(Dataset entries)
--*--

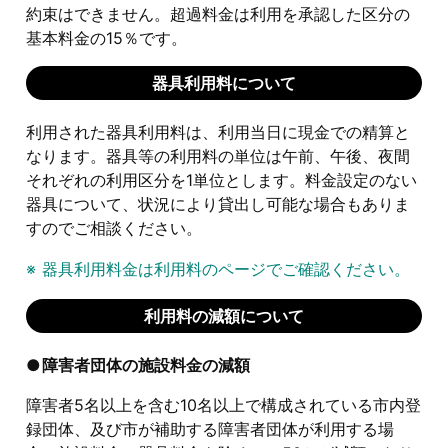
約束はできません。超過料金は利用を承認した区分の
基本料金の15％です。
器具利用料について
利用された器具利用料は、利用当日に現金での精算と
なります。器具等の利用料の単位は午前、午後、夜間
それぞれの利用区分を1単位とします。料金設定のない
器具について、状況により貸出し可能な場合もありま
すのでご相談ください。
器具利用料金は利用料のページでご確認ください。
利用料の減額について
障害者団体の施設料金の減額
障害者5名以上を含む10名以上で構成されている市内登
録団体、及び市が補助する障害者団体が利用する場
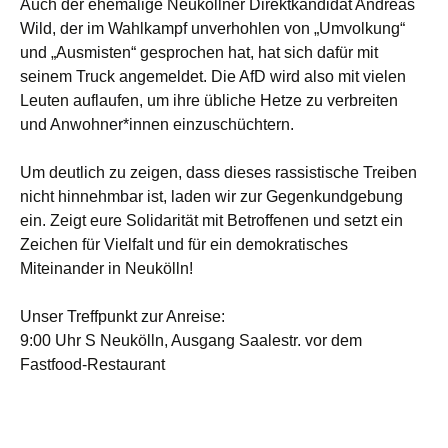
Auch der ehemalige Neuköllner Direktkandidat Andreas
Wild, der im Wahlkampf unverhohlen von „Umvolkung“
und „Ausmisten“ gesprochen hat, hat sich dafür mit
seinem Truck angemeldet. Die AfD wird also mit vielen
Leuten auflaufen, um ihre übliche Hetze zu verbreiten
und Anwohner*innen einzuschüchtern.
Um deutlich zu zeigen, dass dieses rassistische Treiben
nicht hinnehmbar ist, laden wir zur Gegenkundgebung
ein. Zeigt eure Solidarität mit Betroffenen und setzt ein
Zeichen für Vielfalt und für ein demokratisches
Miteinander in Neukölln!
Unser Treffpunkt zur Anreise:
9:00 Uhr S Neukölln, Ausgang Saalestr. vor dem
Fastfood-Restaurant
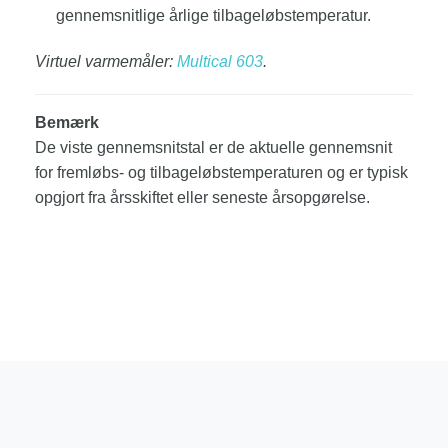
gennemsnitlige årlige tilbageløbstemperatur.
Virtuel varmemåler:
Multical 603
.
Bemærk
De viste gennemsnitstal er de aktuelle gennemsnit
for fremløbs- og tilbageløbstemperaturen og er typisk
opgjort fra årsskiftet eller seneste årsopgørelse.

--*--

▸ **Requirement**: Each line of the data must be transcribed exactly; pictures are not carried over.

▸ **Solution to the problem**:
約束はできません。超過料金は利用を承認した区分の
基本料金の15％です。
器具利用料について
利用された器具利用料は、利用当日に現金での精算と
なります。器具等の利用料の単位は午前、午後、夜間
それぞれの利用区分を1単位とします。料金設定のない
器具について、状況により貸出し可能な場合もありま
すのでご相談ください。
器具利用料金は利用料のページでご確認ください。
利用料の減額について
障害者団体の施設料金の減額
障害者5名以上を含む10名以上で構成されている市内登
録団体、及び市が補助する障害者団体が利用する場
Auch der ehemalige Neuköllner Direktkandidat Andreas
Wild, der im Wahlkampf unverhohlen von „Umvolkung“
und „Ausmisten“ gesprochen hat, hat sich dafür mit
seinem Truck angemeldet. Die AfD wird also mit vielen
Leuten auflaufen, um ihre übliche Hetze zu verbreiten
und Anwohner*innen einzuschüchtern.
Um deutlich zu zeigen, dass dieses rassistische Treiben
nicht hinnehmbar ist, laden wir zur Gegenkundgebung
ein. Zeigt eure Solidarität mit Betroffenen und setzt ein
Zeichen für Vielfalt und für ein demokratisches
Miteinander in Neukölln!
Unser Treffpunkt zur Anreise:
9:00 Uhr S Neukölln, Ausgang Saalestr. vor dem
Fastfood-Restaurant
gennemsnitlige årlige tilbageløbstemperatur.
Virtuel varmemåler:
Multical 603
.
Bemærk
De viste gennemsnitstal er de aktuelle gennemsnit
for fremløbs- og tilbageløbstemperaturen og er typisk
opgjort fra årsskiftet eller seneste årsopgørelse.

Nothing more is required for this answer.